Bank of Japan Announces Fresh Economic Stimulus

TOKYO — The Japanese central bank announced fresh measures on Tuesday to ease monetary policy, stepping up its bid to fend off recession in the world’s third-largest economy after the United States and China.
The Bank of Japan, under pressure from the government to act more decisively to halt the economy’s slide, said in a statement that it would add ¥11 trillion, or $138.5 billion, to an asset-buying program that has become its main monetary policy tool.
The bank will also set up a new loan program to supply banks with cheap long-term funds, a bid to pump more money into the Japanese economy to encourage growth. As expected, the bank decided to keep its benchmark interest rate at a range of 0 percent to 0.1 percent.
The Bank of Japan’s governor, Masaaki Shirakawa, said that the easing measures would stay in place until Japan achieved an inflation level of at least 1 percent.
The measures come as Japan confronts economic data that suggest its fragile recovery is threatened. The economy grew at a healthy clip earlier this year, helped by the huge reconstruction effort that followed the 2011 earthquake and tsunami. But a slowdown in exports and industrial output, brought about by the global slowdown and a continued territorial spat with China, a major trading partner, is threatening to hobble that growth.
The dispute, which intensified in September, has led to boycotts of Japanese brands among Chinese consumers, forcing Japanese exporters to scale back their sales forecasts in an important market.
Meanwhile, Japanese industrial output fell by 4.1 percent in September from August, and by 8.1 percent from a year earlier, data released Tuesday showed. Exports have also shown signs of a slowdown, and price data show the economy remains mired in deflation, a damaging drop in prices, wages and profit that hampers economic activity.

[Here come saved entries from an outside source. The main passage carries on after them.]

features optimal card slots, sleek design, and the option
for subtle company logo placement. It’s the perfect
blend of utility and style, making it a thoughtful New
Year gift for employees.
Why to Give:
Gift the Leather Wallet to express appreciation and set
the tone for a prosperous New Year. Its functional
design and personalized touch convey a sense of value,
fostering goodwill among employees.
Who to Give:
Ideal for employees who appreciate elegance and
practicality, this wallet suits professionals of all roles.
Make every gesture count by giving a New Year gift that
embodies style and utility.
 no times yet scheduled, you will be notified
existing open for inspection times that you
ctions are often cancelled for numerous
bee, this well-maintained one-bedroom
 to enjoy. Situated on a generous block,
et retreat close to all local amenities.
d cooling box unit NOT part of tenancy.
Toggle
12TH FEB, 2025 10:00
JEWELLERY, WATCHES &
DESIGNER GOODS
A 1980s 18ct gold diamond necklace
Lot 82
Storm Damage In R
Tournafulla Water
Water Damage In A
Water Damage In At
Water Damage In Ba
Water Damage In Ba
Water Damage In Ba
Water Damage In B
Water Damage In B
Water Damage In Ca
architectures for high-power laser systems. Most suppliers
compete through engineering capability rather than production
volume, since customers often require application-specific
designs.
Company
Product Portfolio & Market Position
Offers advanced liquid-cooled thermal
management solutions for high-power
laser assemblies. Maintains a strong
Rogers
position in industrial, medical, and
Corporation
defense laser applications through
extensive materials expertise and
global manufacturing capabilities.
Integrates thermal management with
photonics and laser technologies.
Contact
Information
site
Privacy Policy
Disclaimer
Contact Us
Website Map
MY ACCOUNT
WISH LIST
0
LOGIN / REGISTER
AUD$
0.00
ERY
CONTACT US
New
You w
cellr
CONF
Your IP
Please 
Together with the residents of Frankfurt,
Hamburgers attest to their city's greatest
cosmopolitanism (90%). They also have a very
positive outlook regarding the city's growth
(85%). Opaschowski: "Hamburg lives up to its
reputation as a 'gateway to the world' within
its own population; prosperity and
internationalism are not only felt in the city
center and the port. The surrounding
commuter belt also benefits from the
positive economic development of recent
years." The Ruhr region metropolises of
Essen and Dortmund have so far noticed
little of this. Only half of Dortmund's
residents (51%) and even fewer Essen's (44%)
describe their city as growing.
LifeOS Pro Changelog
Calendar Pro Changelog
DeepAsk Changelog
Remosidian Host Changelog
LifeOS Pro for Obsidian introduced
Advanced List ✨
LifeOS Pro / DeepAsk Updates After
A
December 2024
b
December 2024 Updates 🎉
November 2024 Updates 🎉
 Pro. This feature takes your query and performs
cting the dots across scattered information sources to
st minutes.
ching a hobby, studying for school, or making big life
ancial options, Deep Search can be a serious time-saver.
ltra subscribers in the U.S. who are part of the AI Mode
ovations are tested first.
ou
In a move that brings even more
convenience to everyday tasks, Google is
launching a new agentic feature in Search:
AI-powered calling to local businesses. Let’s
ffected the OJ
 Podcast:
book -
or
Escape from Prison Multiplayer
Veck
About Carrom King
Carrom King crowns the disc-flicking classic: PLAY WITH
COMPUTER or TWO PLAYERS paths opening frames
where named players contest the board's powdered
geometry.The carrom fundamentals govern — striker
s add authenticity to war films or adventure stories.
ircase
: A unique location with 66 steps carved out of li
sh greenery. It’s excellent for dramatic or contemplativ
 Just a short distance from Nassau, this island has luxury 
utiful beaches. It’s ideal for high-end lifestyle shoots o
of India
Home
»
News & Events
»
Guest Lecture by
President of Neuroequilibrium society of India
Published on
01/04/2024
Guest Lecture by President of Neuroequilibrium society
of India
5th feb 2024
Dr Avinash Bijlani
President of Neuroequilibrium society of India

Reflecting those risks, the central bank cut its own economic and price forecasts, saying it was unlikely to meet a goal of reaching 1 percent inflation by the fiscal year ending March 2014. That probably will not happen until the following year, the bank said.
“Japan’s economy is expected to level off more or less for the time being. Thereafter, however, as domestic demand remains resilient on the whole and overseas economies gradually emerge from the deceleration phase, the economy is expected to return to a moderate recovery path,” the bank said in its semiannual economic outlook, also released Tuesday.
And in a rare joint statement, the government and the Bank of Japan said they shared the goal of beating deflation. The central bank will “regularly” report its outlook on prices to the cabinet, while the government will introduce its own measures to fight deflation, the statement said.
Mr. Shirakawa said that for now, he saw increased risks for a marked slowdown in the global economy. The biggest change since the bank’s policy meeting in September, he said, was that “overseas economies seemed to be slowing down further.” That was “a big starting point” of the bank’s policy discussions, he said.
It is still unclear how far the bank will go to reverse Japan’s decade-long deflationary malaise, made worse by the country’s shrinking population. Central bankers have said that monetary policy is not enough to ease the economic problems and that the government needs to do more to facilitate growth.
Even as the central bank has flooded the economy with money, bank lending has hardly risen because companies do not feel confident enough in the weak economy to fund big investments.
The government has also thrown money at the economy, approving ¥422.6 billion in emergency spending just last week. But its ability to spend its way to economic growth is limited by a public debt burden already twice the size of its economy. Gridlock in Parliament is also blocking a bill that would allow the government to fund an almost ¥40 trillion deficit, threatening public services.
Markets were unimpressed with the central bank’s moves Tuesday, with the Nikkei 225-share index in Tokyo closing down nearly 1 percent shortly after the bank’s announcement, and the Hang Seng index in Hong Kong off 0.4 percent. The yen strengthened, hitting a one-week high of 79.25 to the dollar, bringing more pain to Japanese exporters.
“Monetary fireworks displays are not in Bank of Japan governor Shirakawa’s nature,” Nicholas Smith, Japan strategist at CLSA Asia-Pacific Markets, said in a note to clients after the bank’s decision. The bank will continue to face pressure from the government to step up its actions, and Mr. Shirakawa may be replaced when his current term ends in April, Mr. Smith said. “And if there is one thing that all major political parties can agree on, it is that the monetary future must be expansionary,” he said.